Fisker Automotive is in talks with several potential buyers and/or investors, and won’t be able to stay open without a deal, the Wall Street Journal reported.
Fisker Automotive is in talks with several potential buyers and/or investors, and won’t be able to stay open without a deal, the Wall Street Journal reported. The WSJ cited “people familiar with the discussions,” who said that the beleaguered company has set a goal of finding a suitor by next month, and that two possible buyers have hired banks to work on offers.
According to the WSJ’s sources, Fisker will probably be sold, but could remain independent if it finds a partner or investor. One potential investor is Chinese-owned auto-parts maker Wanxiang America Corp, which recently received US government approval to buy failed battery maker A123, whose bankruptcy recently forced Fisker to shut down its production line.
Batteries aren’t Fisker’s only problem. It’s embroiled in a lawsuit with its insurance company over 338 new Karma sedans that were destroyed by Superstorm Sandy. A couple of its cars have caught fire, leading to costly recalls and bad publicity. However, as is usual for startups, the overriding issue is simple: not enough funds.

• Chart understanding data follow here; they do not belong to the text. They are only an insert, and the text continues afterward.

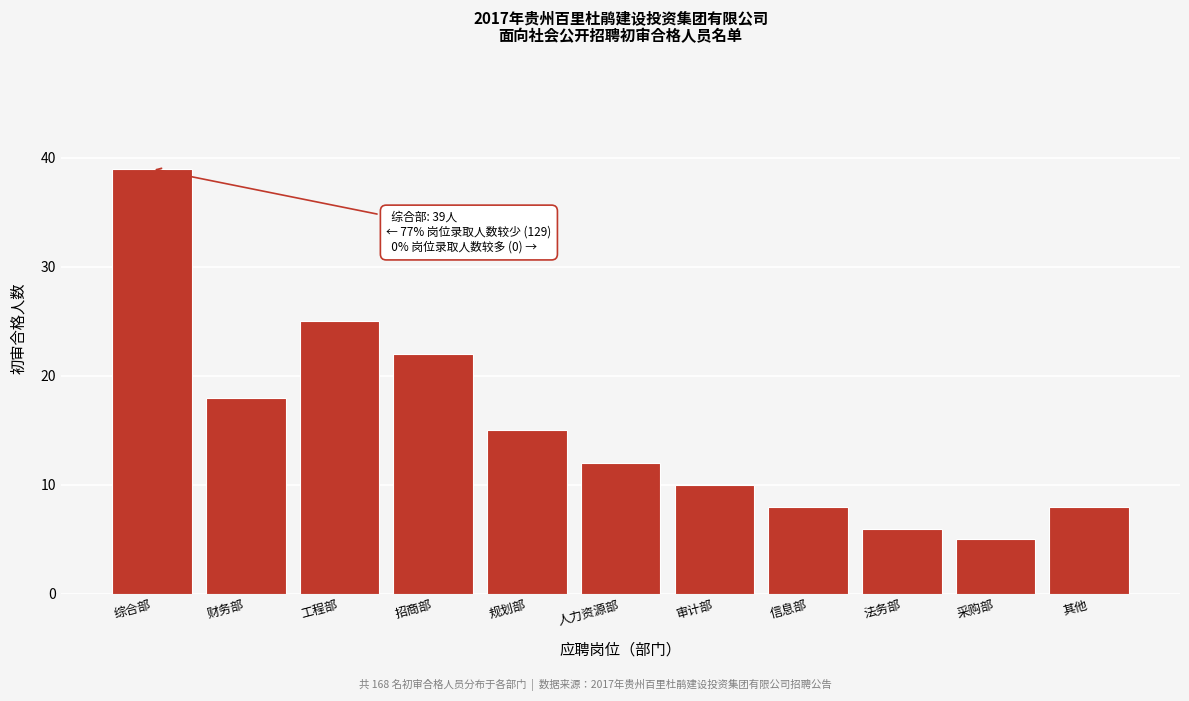

Reading right to left, what are all the values shown in this chart?

8	5	6	8	10	12	15	22	25	18	39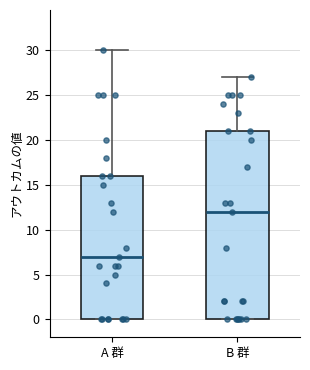

Which box has the highest median line?

B 群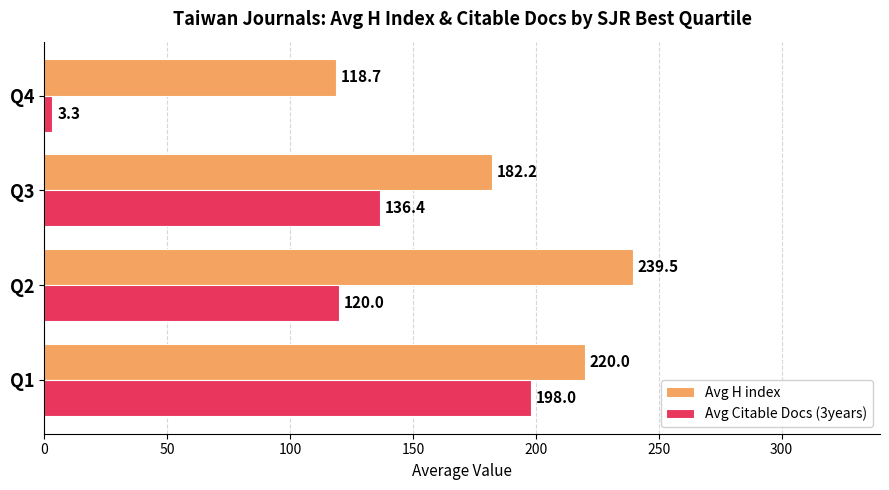

Which series has the largest total across all categories?

Avg H index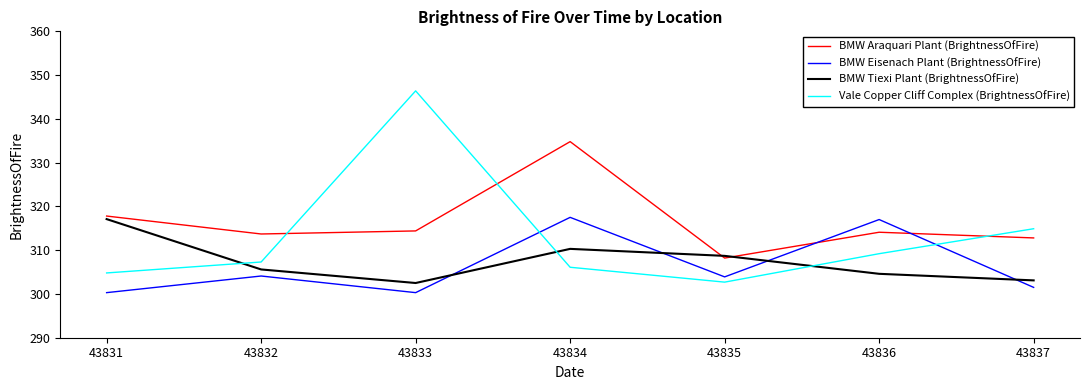

At which label is Vale Copper Cliff Complex (BrightnessOfFire) closest to 324?

43837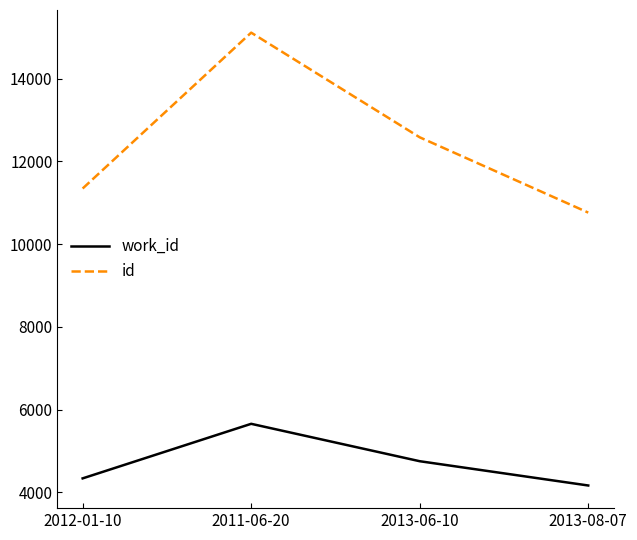

Rank the series by their maximum value, from lowest to highest.

work_id, id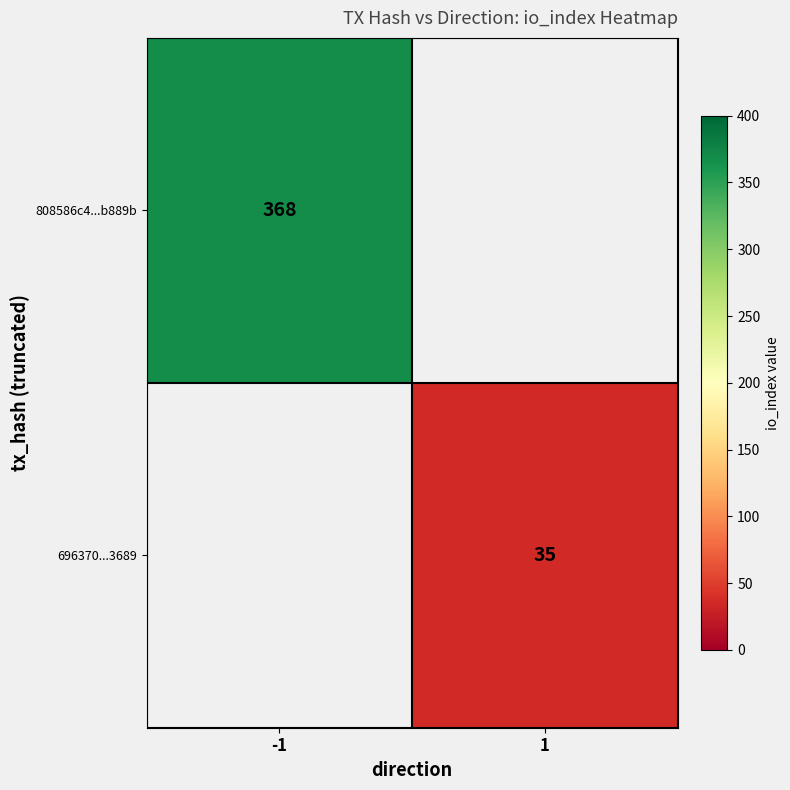

The 808586c4...b889b series shows 522 at -1. True or false?

False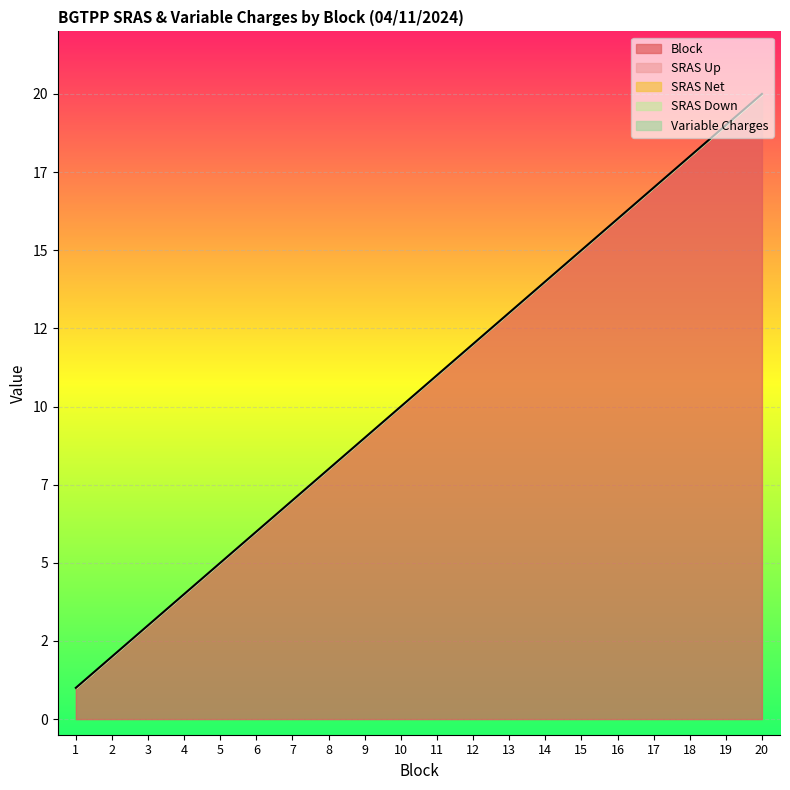

Which series has the widest spread of values?

Block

Fisker received $192 million in DOE loans, but further funding was frozen after the company missed development deadlines for its planned next model, the Atlantic. Will that mid-market PHEV, which Fisker hopes to sell for about half the price of the $100,000 Karma, ever be built? A spokesman said the company is in “potential partnership and strategic alliance talks with the goal of moving the Atlantic project forward.”